Da die Reihe mit diesem Band nun abgeschlossen ist und Laura Kneidl auch keine weiteren Bücher aus diesem Figurenuniversum angekündigt hat, fällt mir überdeutlich ins Auge, dass viele Nebenfiguren gute Ansätze bekommen haben, aber eigentlich vor allem im zweiten Band komplett untergehen. Ich muss es nicht haben, dass jede einzelne Figur ihr Happy End bekommt, aber wenn Möglichkeiten für Storylines angesetzt werden, dann will ich diese auch realisiert sehen.

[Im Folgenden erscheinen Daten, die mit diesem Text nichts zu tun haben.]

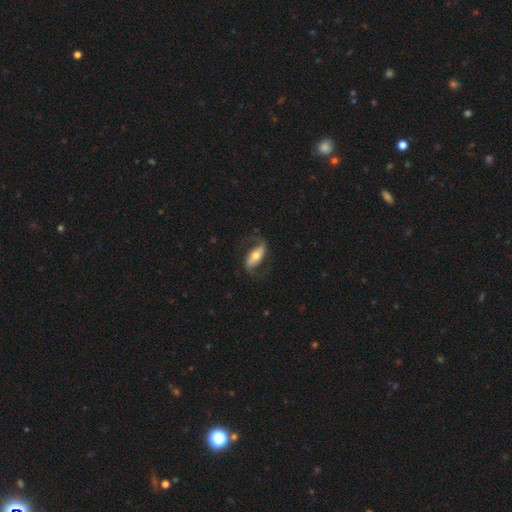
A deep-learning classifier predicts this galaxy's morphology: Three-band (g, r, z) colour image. It shows a featured or disk galaxy (74%) with a strong bar (49%), 2 (90%) loose (62%) spiral arms (90%) and a moderate central bulge (64%). Merging: none (72%).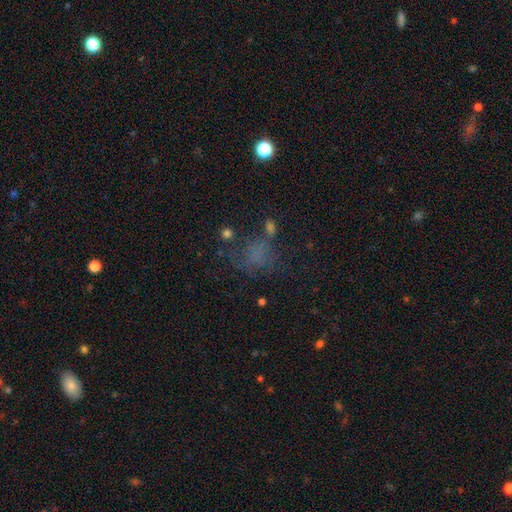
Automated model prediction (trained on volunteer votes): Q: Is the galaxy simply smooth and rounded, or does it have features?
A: smooth — 49%.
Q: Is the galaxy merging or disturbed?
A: none — 44%.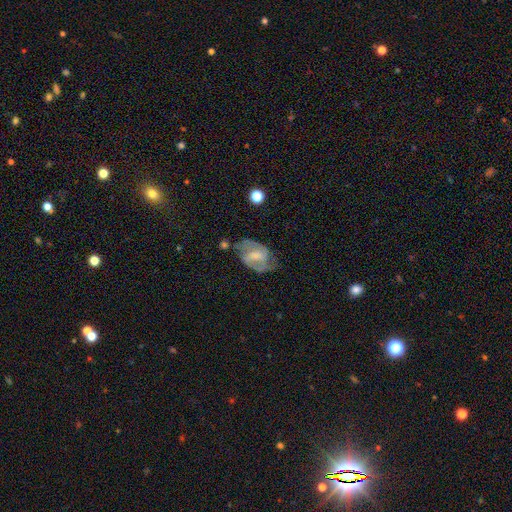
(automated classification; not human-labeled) Q: Smooth or featured?
A: featured or disk (76%); runner-up: smooth (17%)
Q: Edge-on disk?
A: no (97%); runner-up: yes (3%)
Q: Bar?
A: weak (52%); runner-up: no (27%)
Q: Spiral arms?
A: yes (90%); runner-up: no (10%)
Q: Spiral winding?
A: medium (52%); runner-up: tight (27%)
Q: Spiral arm count?
A: 2 (82%); runner-up: can't tell (10%)
Q: Bulge size?
A: moderate (36%); runner-up: small (27%)
Q: Merging?
A: none (58%); runner-up: minor disturbance (24%)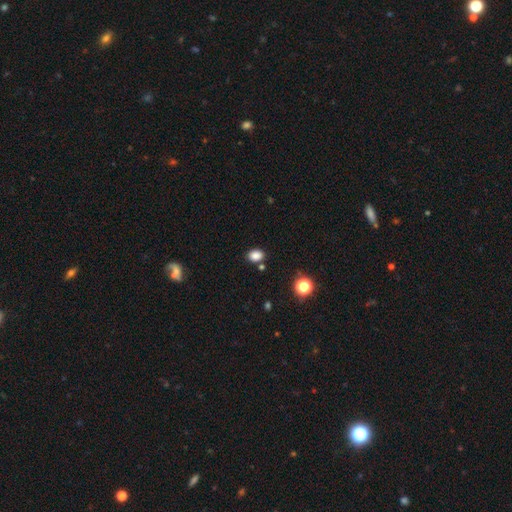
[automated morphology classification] smooth 84%, star or artifact 11%, featured or disk 4%. Down the decision tree: how rounded — in between (67%); merging — none (80%).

Gerade wenn ich dann feststelle, dass dieser Band viel Leerlauf hatte, wären ja also die Seiten zur Verfügung gewesen. So habe ich festgestellt, dass April zur absoluten Randfigur degradiert wurde, Gavin wurde nur noch erwähnt und auch die angedeuteten Gefühle von ihm ihr gegenüber werden unter den Teppich gekehrt. Ja, Sage und Luca haben ihr Happy End bekommen und das ist auch gelungen, aber die Nebenschauplätze sehe ich auch gerne im Reinen.

Fazit: Ja, auch ich bin enttäuscht von „Verliere mich. Nicht“, nachdem der erste Band so großartig war. Ich konnte aber zum Glück feststellen, dass mir der Abschluss nicht gefiel, weil er anderen nicht gefiel, sondern dass ich tatsächlich zahlreiche Argumente finden konnte, um meinen Eindruck zu untermauern. Die zentrale Liebesgeschichte wird zufriedenstellend zu Ende gebracht und es gibt erneut richtig tolle Szenen, aber insgesamt gab es viel zu viel Leerlauf, der mit den potenzialreichen Nebenfiguren gefüllt hätte werden können. So wirkt der zweite Band im Vergleich leider deutlich banaler.